The trial officially began on 25 October 2022, and was held behind closed doors. In it, Shayakhmedov's lawyer, Yulia Olenicheva, insisted on his innocence, claiming that her client had been beaten up by investigators and pressured into confessing. To back up her claims, she presented photographs and medical reports, which showed that Shayakhmedov suffered numerous bruises and hematomas inflicted by blunt objects during his stay in the detention centre. No explanation was given about the origin of the bruises.

Despite this, on 22 December, Shayakhmedov was convicted on the four murder and rape charges, fully admitting his guilt in spite of his lawyer's protests. As he suffered a stroke during the investigation and was partially paralyzed, he appeared at court hearings in a wheelchair. A week after his conviction, Shayakhmedov was sentenced to life imprisonment.

Following the conclusion of the trial, the victims' relatives attempted to have Shayakhmedov's wife prosecuted as well, as they believed that she was aware of her husband's crimes and never reported him to the police. Martynova claimed that sometime after her daughter went missing, she overheard an argument between the Shayakhmedovs in which the wife supposedly said that she had helped him avoid arrest even before they moved to Russia, implying that he had committed other crimes.

== New confessions and death ==
In early 2023, Shayakhmedov was transported to the Mordovian Zone to serve out his sentence, but shortly after his arrival, he unexpectedly confessed to a fifth murder, which he claimed took place in Tajikistan in 1994. According to him, on 21 May 1994, he killed 8-year-old Katya Dmitrieva in Istiqlol, where he lived with his family at the time. The girl was last seen alive in the afternoon in her family's yard on Stroiteley Street, and upon realizing she was gone, her parents organized a large-scale search with the help of volunteers but were unable to find the girl. Shayakhmedov stated that he lured Dmitrieva to his garage, where he raped and strangled her. He then transported the body via motorcycle to his mother-in-law's house on 19 Kamoli Khujandi Street, where he buried her under the house's foundation in a similar manner to the later murder of Gnedova.

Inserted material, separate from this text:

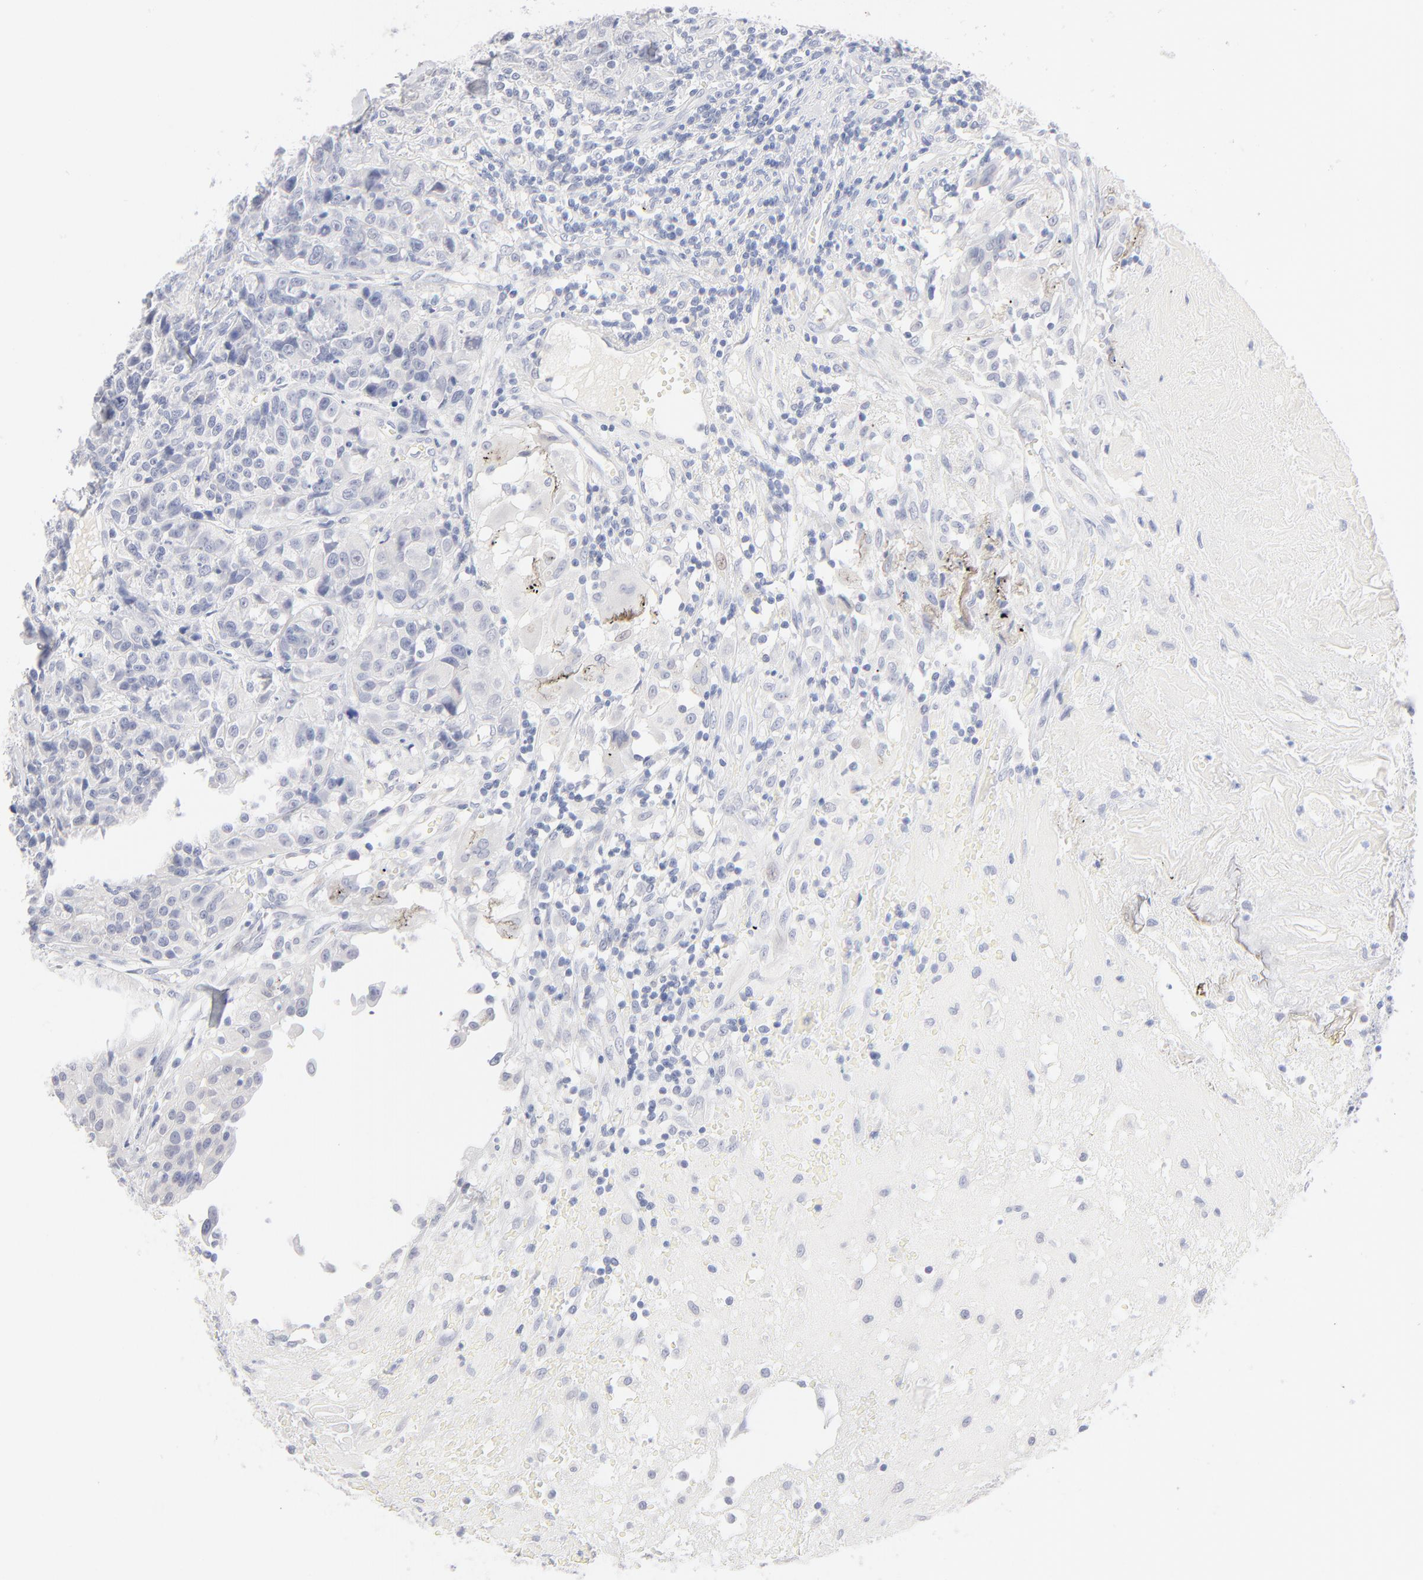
{"staining": {"intensity": "negative", "quantity": "none", "location": "none"}, "tissue": "urothelial cancer", "cell_type": "Tumor cells", "image_type": "cancer", "snomed": [{"axis": "morphology", "description": "Urothelial carcinoma, High grade"}, {"axis": "topography", "description": "Urinary bladder"}], "caption": "Immunohistochemistry histopathology image of neoplastic tissue: urothelial carcinoma (high-grade) stained with DAB (3,3'-diaminobenzidine) shows no significant protein expression in tumor cells.", "gene": "ONECUT1", "patient": {"sex": "female", "age": 81}}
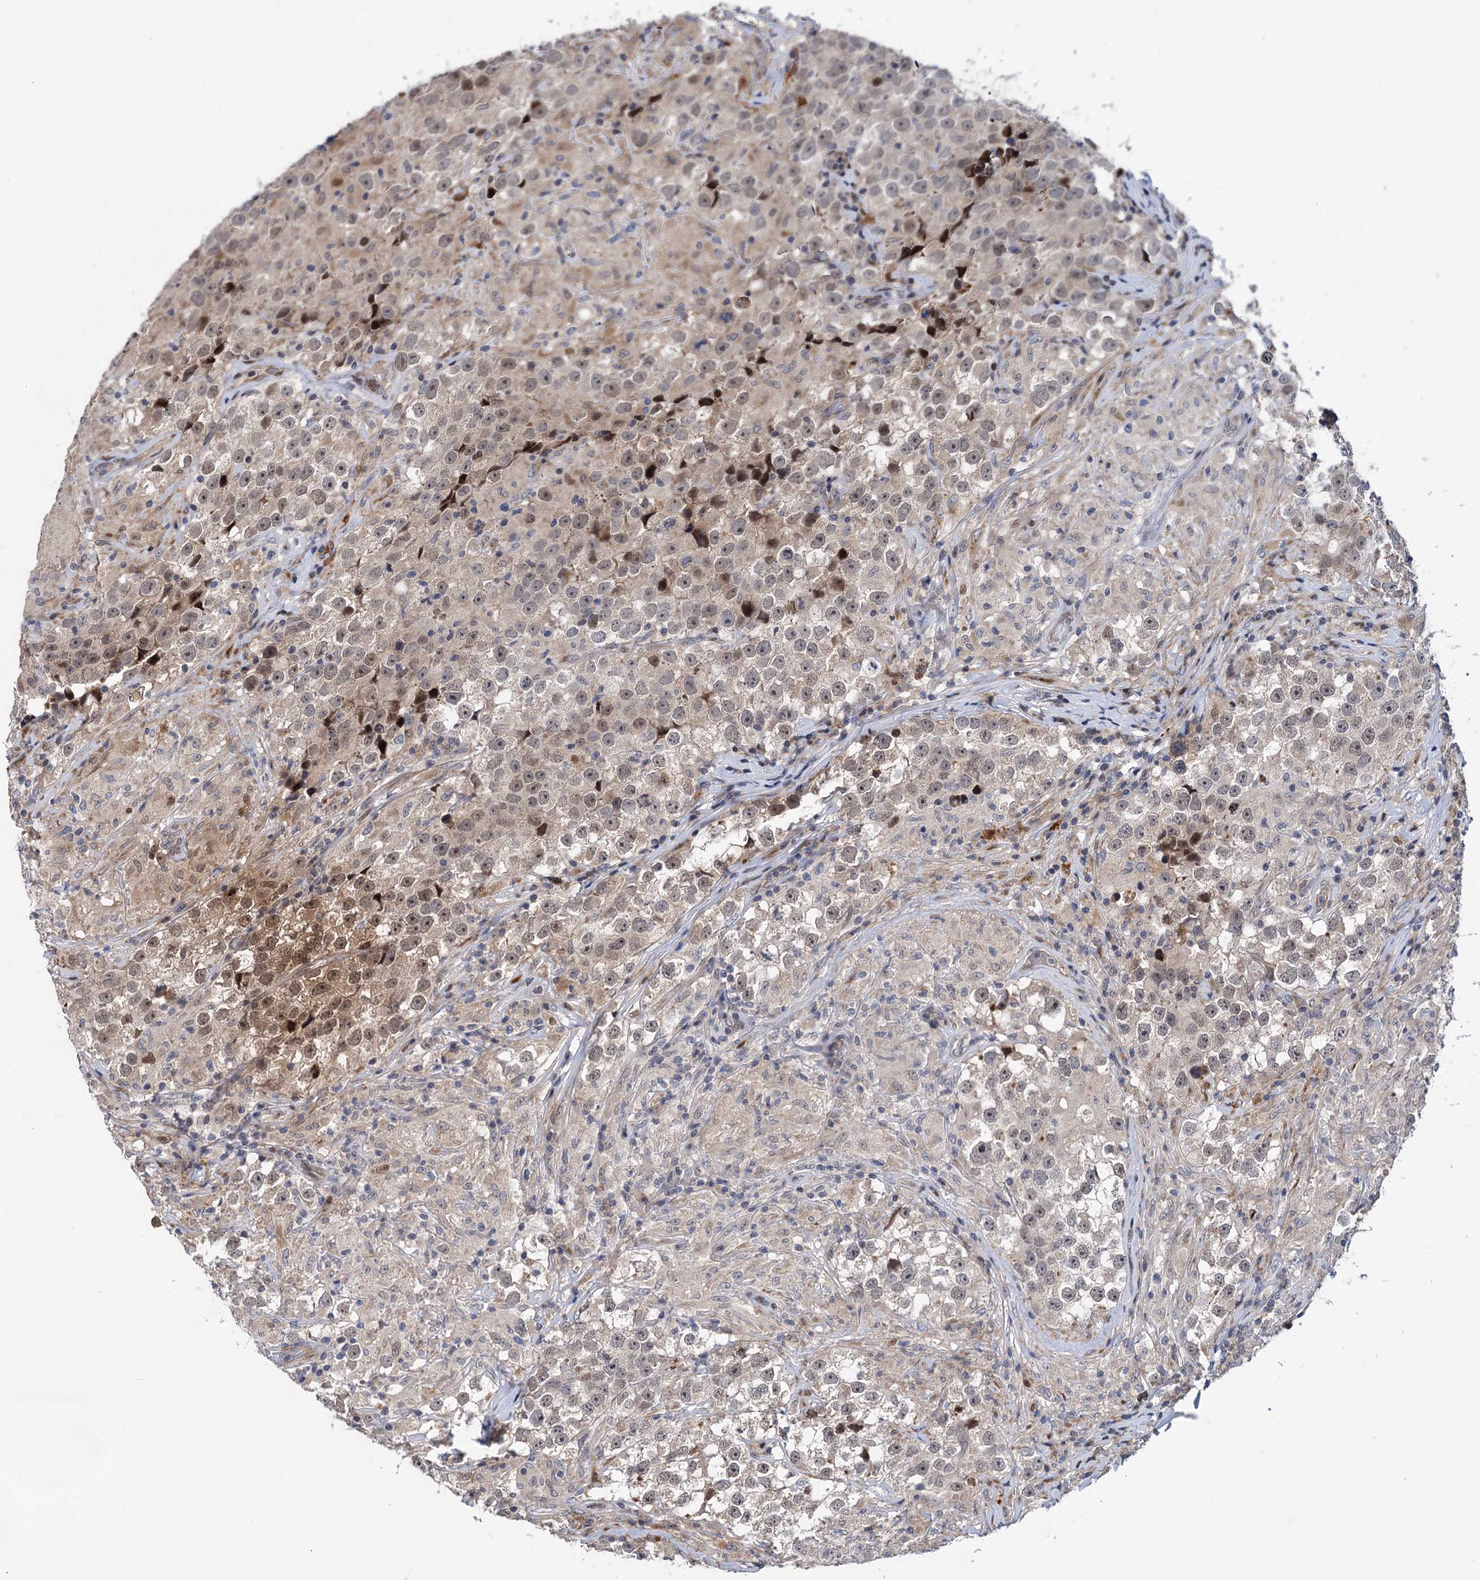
{"staining": {"intensity": "weak", "quantity": "25%-75%", "location": "cytoplasmic/membranous,nuclear"}, "tissue": "testis cancer", "cell_type": "Tumor cells", "image_type": "cancer", "snomed": [{"axis": "morphology", "description": "Seminoma, NOS"}, {"axis": "topography", "description": "Testis"}], "caption": "This photomicrograph reveals testis cancer stained with immunohistochemistry (IHC) to label a protein in brown. The cytoplasmic/membranous and nuclear of tumor cells show weak positivity for the protein. Nuclei are counter-stained blue.", "gene": "UBR1", "patient": {"sex": "male", "age": 46}}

On 23 May 2023, Shayakhmedov died from health complications brought on by his stroke. His family and relatives refused to claim his body, and he was thus buried in a grave next to the Mordovian Zone.

=== Search and potential further victims ===
Following Shayakhmedov's death, representatives of Russia's Ministry of Internal Affairs and the General Prosecutor's Office in Tajikistan travelled to Istiqlol in the summer of 2023, where they unearthed skeletal remains at the indicated place. The entire process was recorded by Tajikistani security services, and subsequent DNA examinations confirmed that the skeletal remains belonged to Dmitrieva. With his guilt conclusively proven in this crime, rumours began to spread that Shayakhmedov possibly might have killed other victims during the Soviet years, while he lived in Uzbekistan and Tajikistan. It was also speculated that he frequently moved to avoid arrest if crimes were linked back to him.

Aside from this, Shayakhmedov confessed to a fifth murder that took place in Russia shortly before his death, with the victim being a child who was killed somewhere within the city of Oryol. As of October 2023, the investigation into this supposed victim is still ongoing.

== In media and culture ==
In May 2023, the Russia-24 channel aired a programme titled "On the Trail of the Beast" (Russian: По следу зверя), which covered the Shayakhmedov case and even featured an interview he gave to reporters detailing his life and the circumstances of his crimes. At the end of the interview, Shayakhmedov stated that what he had done was unforgivable and that he fully agreed with the sentence handed down to him.